Young cowgirls and boys waited patiently in line for a ride on one of our shaggy Scottish Highlanders. Curious Bleu, a red Highlander steer, was kept busy during the annual Miles Smith Farm Day on Oct. 6. The sky may have been overcast, but the mood was sunny as little future farmers rode a steer, took a hayride, fed carrots to cattle, or snuggled with the goats, the sheep, and a donkey.

    The parking lot was full as more than 1,000 people (little and big) hiked around the farm to visit with the animals and eat grass-fed hot dogs and hamburgers. Few of our visitors live on farms, but many of them cherish some connection to farming. One man told me about helping bale hay on his grandfather's farm. Another talked about feeding chickens while being menaced by a rooster. A woman praised her grandmother's cooking which included fresh ham, raised and cured right there on her farm. One teenager told me she'd been coming to our farm for years and remembered riding Curious Bleu when she was 8 years old; a lifetime ago for one that young one.

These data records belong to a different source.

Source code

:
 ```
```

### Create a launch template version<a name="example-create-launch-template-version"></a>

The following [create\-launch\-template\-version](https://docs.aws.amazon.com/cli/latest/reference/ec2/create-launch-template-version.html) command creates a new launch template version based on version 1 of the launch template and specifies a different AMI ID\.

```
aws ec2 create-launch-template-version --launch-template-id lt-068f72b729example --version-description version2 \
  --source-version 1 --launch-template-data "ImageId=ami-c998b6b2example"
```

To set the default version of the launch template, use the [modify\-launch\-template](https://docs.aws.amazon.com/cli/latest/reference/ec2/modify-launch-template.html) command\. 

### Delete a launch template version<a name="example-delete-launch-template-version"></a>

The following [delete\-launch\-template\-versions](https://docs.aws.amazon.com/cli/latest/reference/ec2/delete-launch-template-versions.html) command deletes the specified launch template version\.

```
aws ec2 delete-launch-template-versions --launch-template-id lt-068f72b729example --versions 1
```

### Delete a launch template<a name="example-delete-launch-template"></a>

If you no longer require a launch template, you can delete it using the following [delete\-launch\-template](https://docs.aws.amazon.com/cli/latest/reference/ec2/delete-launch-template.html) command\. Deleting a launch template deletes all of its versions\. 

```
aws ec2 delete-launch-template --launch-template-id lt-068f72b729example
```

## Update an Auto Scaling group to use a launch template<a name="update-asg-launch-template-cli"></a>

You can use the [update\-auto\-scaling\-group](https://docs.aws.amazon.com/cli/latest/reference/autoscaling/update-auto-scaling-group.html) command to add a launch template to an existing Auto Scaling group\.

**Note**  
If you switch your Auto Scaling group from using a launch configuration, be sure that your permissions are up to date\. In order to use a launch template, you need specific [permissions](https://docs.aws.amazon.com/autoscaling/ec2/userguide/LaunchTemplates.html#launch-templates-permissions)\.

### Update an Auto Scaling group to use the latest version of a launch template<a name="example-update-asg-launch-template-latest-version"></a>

    Farming is part of our DNA. Unless you subsist by hunting and gathering, you depend on agriculture. “No farms, no food” is true enough, but “no farms” also means no beer, no whiskey, no leather, and no cotton. Humans have a strong connection to agriculture; one we try to remind our visitors of every year during Farm Day.

    But even some of our farm-connected visitors forgot that farming can be messy! Clothing, especially footwear, takes a licking when the rains come and mud prevails. Ours is a working farm, and when it rains, all that good earth turns to mud. And beyond the barnyard, the ground is rough, and there's manure everywhere. We clean up between chores, but ours is not a “showcase” farm. With 100 chores and only time to do 50 of them, prioritization can leave some “housekeeping” for later.

    We try to warn folks of the muddy and rough footing, but some visitors still wore sparkling white sneakers or skimpy sandals. Baby strollers tended to get mired. Yet no one complained. (Thanks!)

    Besides cow-riding, the oxen demonstration was popular. My team of black Highlanders, Topper and Stash, dragged delighted little riders around the yard on a stone boat (a flat sled traditionally used to transport rocks.) Our mini-donkey, Eleanor, and her sheep and goat companions made lots of new friends.

    New and old customers (bless them) dropped into our farm store and purchased grass-fed beef as well as pastured pork and lamb. Some ordered a locally-raised turkey for their Thanksgiving feasts. Others enjoyed free grilled beef hot dogs and hamburgers cooked by the Highlander Rider 4H Club. This good time was made possible with help from volunteers and sponsorship from local businesses.

    We rejoice when visitors embrace the human connection to farming. Especially when they can see past the mud and manure to appreciate a wholesome, humane, small-scale operation like ours. We like to think of Miles Smith Farm as a living link between a time dominated by impersonal corporate agribusiness and the small family farms that built America. If that notion appeals to you, and you like the idea of eating food raised thoughtfully by folks who will look you in the eye, keep on buying locally-raised food. You also might want to buy a good pair of rubber boots – the next Farm Day will be here before you know it!